WORK TO COMPLETE:
In the listing that follows, locate the line containing "keyboard [581,203,641,245] -> none" and the line containing "white chair [822,140,947,315]". Retype exactly those two lines and every line between them, and nothing more.

== Segment start ==

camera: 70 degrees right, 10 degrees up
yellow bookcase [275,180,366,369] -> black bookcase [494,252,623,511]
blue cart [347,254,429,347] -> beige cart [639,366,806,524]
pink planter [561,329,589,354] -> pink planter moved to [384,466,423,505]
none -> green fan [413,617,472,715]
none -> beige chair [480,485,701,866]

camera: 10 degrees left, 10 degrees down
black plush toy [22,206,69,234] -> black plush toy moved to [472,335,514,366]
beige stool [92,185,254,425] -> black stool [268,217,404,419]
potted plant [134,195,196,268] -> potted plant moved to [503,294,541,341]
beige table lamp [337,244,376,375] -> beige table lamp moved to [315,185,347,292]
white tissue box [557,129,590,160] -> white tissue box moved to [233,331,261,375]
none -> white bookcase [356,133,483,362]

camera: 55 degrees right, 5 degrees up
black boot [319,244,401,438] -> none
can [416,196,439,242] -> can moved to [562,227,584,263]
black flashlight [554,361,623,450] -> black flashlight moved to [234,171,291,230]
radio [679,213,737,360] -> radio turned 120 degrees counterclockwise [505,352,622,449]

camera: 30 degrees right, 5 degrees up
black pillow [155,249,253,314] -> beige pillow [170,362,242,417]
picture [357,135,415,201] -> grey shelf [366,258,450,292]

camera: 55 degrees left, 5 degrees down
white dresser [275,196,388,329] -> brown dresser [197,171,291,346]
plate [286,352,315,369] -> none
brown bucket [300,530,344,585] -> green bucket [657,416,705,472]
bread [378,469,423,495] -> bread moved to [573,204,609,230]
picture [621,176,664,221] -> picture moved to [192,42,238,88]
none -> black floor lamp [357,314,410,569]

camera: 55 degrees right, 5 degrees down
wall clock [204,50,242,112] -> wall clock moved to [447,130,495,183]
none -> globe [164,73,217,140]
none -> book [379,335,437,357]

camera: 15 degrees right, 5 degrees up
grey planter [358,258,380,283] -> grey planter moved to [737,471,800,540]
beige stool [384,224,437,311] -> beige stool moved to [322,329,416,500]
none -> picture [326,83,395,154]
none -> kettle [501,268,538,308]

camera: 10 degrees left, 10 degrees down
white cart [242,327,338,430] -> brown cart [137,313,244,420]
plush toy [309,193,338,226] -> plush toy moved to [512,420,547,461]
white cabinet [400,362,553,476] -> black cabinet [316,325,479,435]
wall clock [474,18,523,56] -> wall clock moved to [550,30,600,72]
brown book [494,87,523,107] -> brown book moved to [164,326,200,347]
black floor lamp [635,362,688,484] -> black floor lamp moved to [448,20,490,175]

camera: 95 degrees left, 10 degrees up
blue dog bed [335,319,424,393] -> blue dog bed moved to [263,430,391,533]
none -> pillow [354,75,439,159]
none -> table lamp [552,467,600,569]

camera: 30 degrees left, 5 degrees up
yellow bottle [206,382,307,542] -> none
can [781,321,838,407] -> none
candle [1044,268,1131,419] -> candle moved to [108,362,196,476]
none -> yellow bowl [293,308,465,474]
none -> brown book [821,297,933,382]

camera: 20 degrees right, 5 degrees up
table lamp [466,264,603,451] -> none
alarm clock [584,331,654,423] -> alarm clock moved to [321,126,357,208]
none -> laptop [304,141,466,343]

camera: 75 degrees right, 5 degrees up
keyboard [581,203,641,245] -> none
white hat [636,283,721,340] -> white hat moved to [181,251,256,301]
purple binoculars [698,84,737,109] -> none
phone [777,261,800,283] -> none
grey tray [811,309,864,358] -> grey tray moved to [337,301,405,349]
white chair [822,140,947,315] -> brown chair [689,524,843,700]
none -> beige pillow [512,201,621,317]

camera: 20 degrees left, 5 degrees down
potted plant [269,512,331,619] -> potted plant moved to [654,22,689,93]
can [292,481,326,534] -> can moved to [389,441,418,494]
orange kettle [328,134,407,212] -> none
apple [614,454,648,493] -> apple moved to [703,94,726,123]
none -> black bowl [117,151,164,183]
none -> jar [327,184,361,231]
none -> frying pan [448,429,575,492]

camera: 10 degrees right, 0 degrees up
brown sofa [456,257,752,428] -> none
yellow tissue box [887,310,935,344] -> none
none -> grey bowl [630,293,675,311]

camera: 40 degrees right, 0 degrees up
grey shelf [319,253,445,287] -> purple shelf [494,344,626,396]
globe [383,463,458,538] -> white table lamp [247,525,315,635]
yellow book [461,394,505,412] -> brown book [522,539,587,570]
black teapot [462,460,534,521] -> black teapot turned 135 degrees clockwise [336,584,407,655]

== Segment end ==

SOLVED PROBLEM:
keyboard [581,203,641,245] -> none
white hat [636,283,721,340] -> white hat moved to [181,251,256,301]
purple binoculars [698,84,737,109] -> none
phone [777,261,800,283] -> none
grey tray [811,309,864,358] -> grey tray moved to [337,301,405,349]
white chair [822,140,947,315] -> brown chair [689,524,843,700]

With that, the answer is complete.